As to the recent school renaming process, those who opposed the name change had every bit as much input into the process as those who wished the name to change. They testified at every hearing; they sat on every study committee; they sent in countless emails; they met directly with School Board members and even showed up uninvited at their homes. But they say they were ignored.
While the name Stuart received the most weighted votes in the community’s September 16 recommendation, it did not receive the most raw votes; and that vote came after the school board had already decided to change the high school’s name. Deleting the initials “J.E.B.” was floated but did not have support from either side at July’s board meeting and ultimately had almost no support among the 12-member board.

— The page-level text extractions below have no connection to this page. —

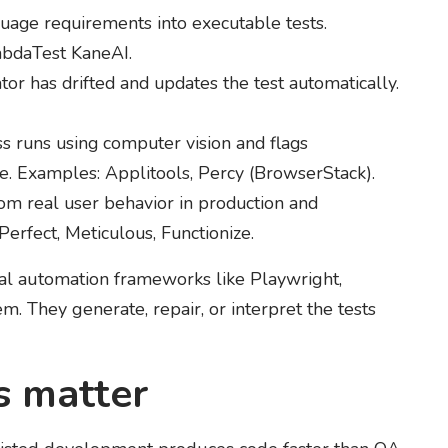
uage requirements into executable tests.
mbdaTest KaneAI.
or has drifted and updates the test automatically.
 runs using computer vision and flags
se. Examples: Applitools, Percy (BrowserStack).
om real user behavior in production and
Perfect, Meticulous, Functionize.
ional automation frameworks like Playwright,
. They generate, repair, or interpret the tests
s matter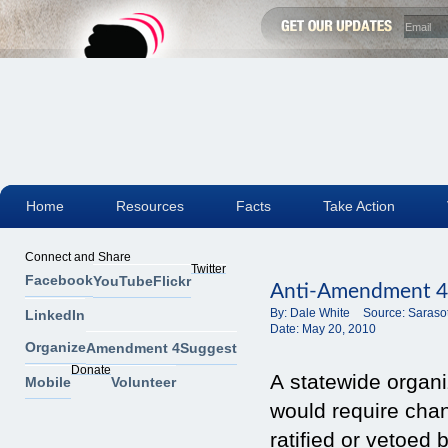
Home
Resources
Facts
Take Action
Connect and Share
Twitter
Facebook
YouTube
Flickr
Anti-Amendment 4 
By:
Dale White
Source:
Saraso
LinkedIn
Date:
May 20, 2010
Organize
Amendment 4
Suggest
Donate
A statewide organ
Mobile
Volunteer
would require cha
ratified or vetoed 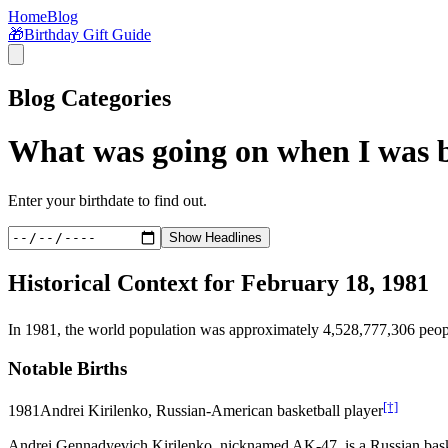
Home
Blog
🎁
Birthday Gift Guide
Blog Categories
What was going on when I was 
Enter your birthdate to find out.
Show Headlines
Historical Context for
February 18, 1981
In
1981
, the world population was approximately
4,528,777,306
peop
Notable Births
[†]
1981
Andrei Kirilenko, Russian-American basketball player
Andrei Gennadyevich Kirilenko, nicknamed AK-47, is a Russian basket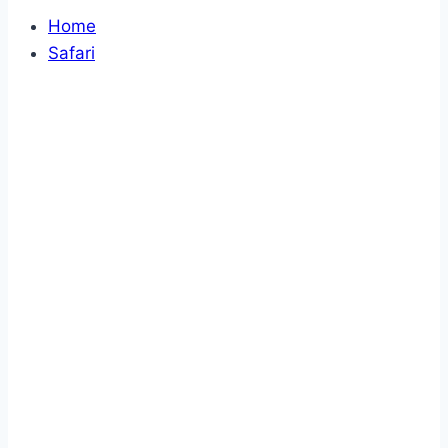
Home
Safari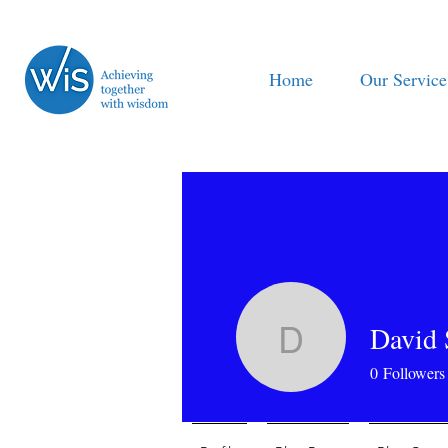
Home
Our Service
David 
David Sy
0
Followers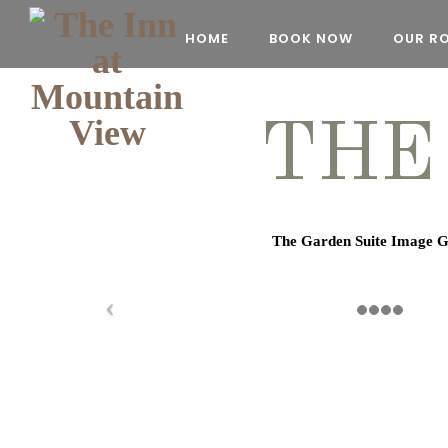
HOME
BOOK NOW
OUR R
THE
The Garden Suite Image G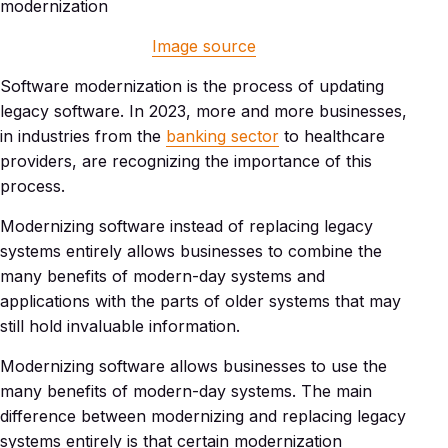
Image source
Software modernization is the process of updating
legacy software. In 2023, more and more businesses,
in industries from the
banking sector
to healthcare
providers, are recognizing the importance of this
process.
Modernizing software instead of replacing legacy
systems entirely allows businesses to combine the
many benefits of modern-day systems and
applications with the parts of older systems that may
still hold invaluable information.
Modernizing software allows businesses to use the
many benefits of modern-day systems. The main
difference between modernizing and replacing legacy
systems entirely is that certain modernization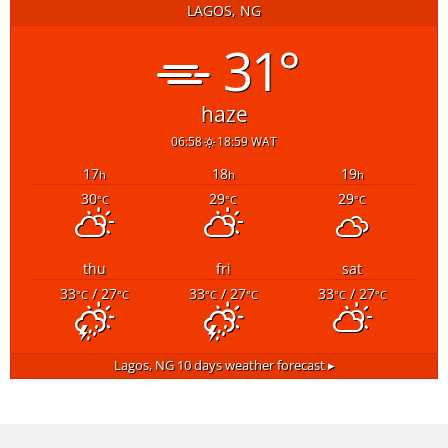
LAGOS, NG
31°
haze
06:58
18:59 WAT
17
18
19
h
h
h
30
29
29
°C
°C
°C
thu
fri
sat
33
/ 27
33
/ 27
33
/ 27
°C
°C
°C
°C
°C
°C
Lagos, NG
10 days weather forecast ▸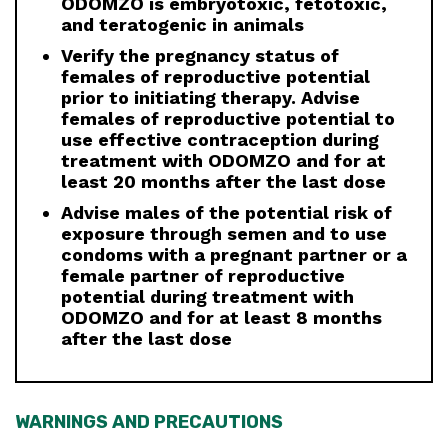
ODOMZO is embryotoxic, fetotoxic,
and teratogenic in animals
Verify the pregnancy status of
females of reproductive potential
prior to initiating therapy. Advise
females of reproductive potential to
use effective contraception during
treatment with ODOMZO and for at
least 20 months after the last dose
Advise males of the potential risk of
exposure through semen and to use
condoms with a pregnant partner or a
female partner of reproductive
potential during treatment with
ODOMZO and for at least 8 months
after the last dose
WARNINGS AND PRECAUTIONS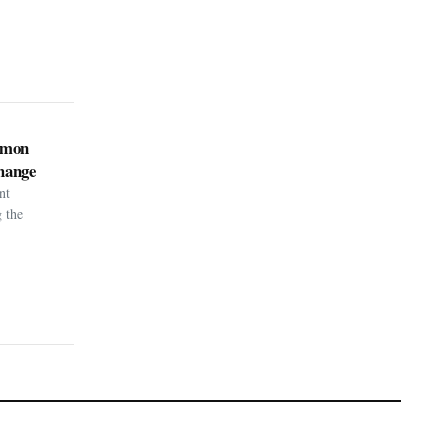
kémon
hange
nt
g the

The process was also clear that the community vote was not a plebiscite but merely advisory and would lead to the Superintendent recommending multiple names to the school board which he then did by forwarding the five names that got the most votes in the community’s September 16 recommendation. One of those options, clumped together with various derivations of Thurgood Marshall, was in fact the word “Justice” but we are told that word never appeared on the ballot at all — a complete falsehood. The votes for a name other than Stuart (the incumbent) far outweighed votes for Stuart as did the combined votes for Justice, Justice Marshall, civil rights leader Barbara Rose Johns and local WW II hero Col. Louis Mendez, the three names the so-called Changers were championing.
The school board did not ignore the community’s September 16 recommendations, they weighed them heavily, debated them extensively and decided that the idea of Justice HS would be a way of honoring three nominated Americans: a revered Supreme Court Justice who lived in Lake Barcroft, a 16 year-old Virginia student who had the courage to challenge segregated schools in 1951, and a long-time Lake Barcroft resident who served heroically in WW II and in Korea and returned home to work in the field of education and whose children attended Stuart. Justice High School is a great name and will provide teaching moments about what the word means, about fairness, diversity and inclusiveness for years to come.
The inflated costs will come down significantly. Band uniforms don’t cost $3,000 apiece, the football field can be repainted for $3,500, not $104,000, baseball jersey shirts for the 26 (not 45) athletes on the 2017 JV and Varsity rosters for home and away games will cost $2,000 not $20,000 and there is no need to spend $50,000 replacing a trophy case, etc. A major fundraising campaign can begin in December.
Sometimes change is difficult to accept but as George Bernard Shaw once wrote, “Progress is impossible without change, and those who cannot change their minds cannot change anything.”